**WORK TO BE COMPLETED:** Only a verbatim restatement of the lines from the one with "Sejarah, Seni, dan" through the end of the listing below is wanted. Pictures should be left out.

**SOURCE INFORMATION:**
········
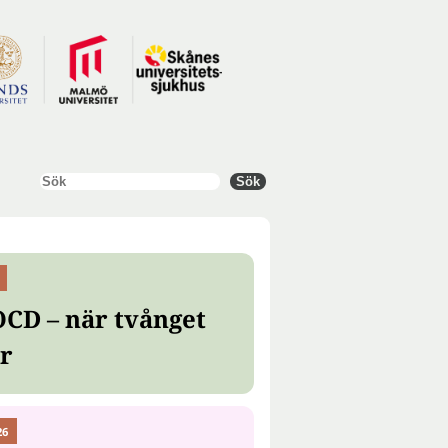
Sök
Sök
OCD – när tvånget
er
26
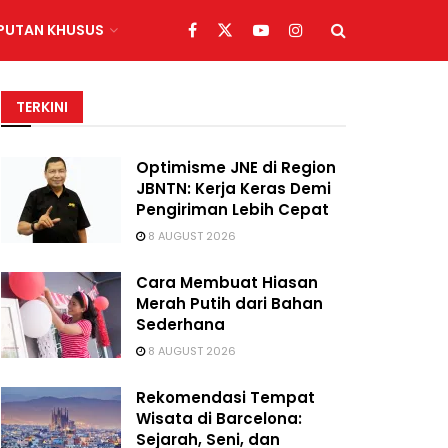
IPUTAN KHUSUS
TERKINI
Optimisme JNE di Region
JBNTN: Kerja Keras Demi
Pengiriman Lebih Cepat
8 AUGUST 2026
Cara Membuat Hiasan
Merah Putih dari Bahan
Sederhana
8 AUGUST 2026
Rekomendasi Tempat
Wisata di Barcelona:
Sejarah, Seni, dan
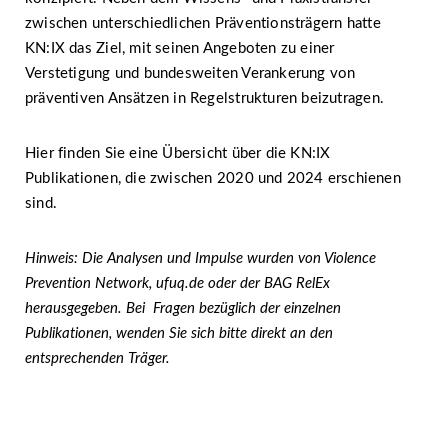
zwischen unterschiedlichen Präventionsträgern hatte
KN:IX das Ziel, mit seinen Angeboten zu einer
Verstetigung und bundesweiten Verankerung von
präventiven Ansätzen in Regelstrukturen beizutragen.
Hier finden Sie eine Übersicht über die KN:IX
Publikationen, die zwischen 2020 und 2024 erschienen
sind.
Hinweis: Die Analysen und Impulse wurden von Violence
Prevention Network, ufuq.de oder der BAG RelEx
herausgegeben. Bei Fragen bezüglich der einzelnen
Publikationen, wenden Sie sich bitte direkt an den
entsprechenden Träger.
········
**PROBLEM SOLUTION:**
Sejarah, Seni, dan
zwischen unterschiedlichen Präventionsträgern hatte
KN:IX das Ziel, mit seinen Angeboten zu einer
Verstetigung und bundesweiten Verankerung von
präventiven Ansätzen in Regelstrukturen beizutragen.
Hier finden Sie eine Übersicht über die KN:IX
Publikationen, die zwischen 2020 und 2024 erschienen
sind.
Hinweis: Die Analysen und Impulse wurden von Violence
Prevention Network, ufuq.de oder der BAG RelEx
herausgegeben. Bei Fragen bezüglich der einzelnen
Publikationen, wenden Sie sich bitte direkt an den
entsprechenden Träger.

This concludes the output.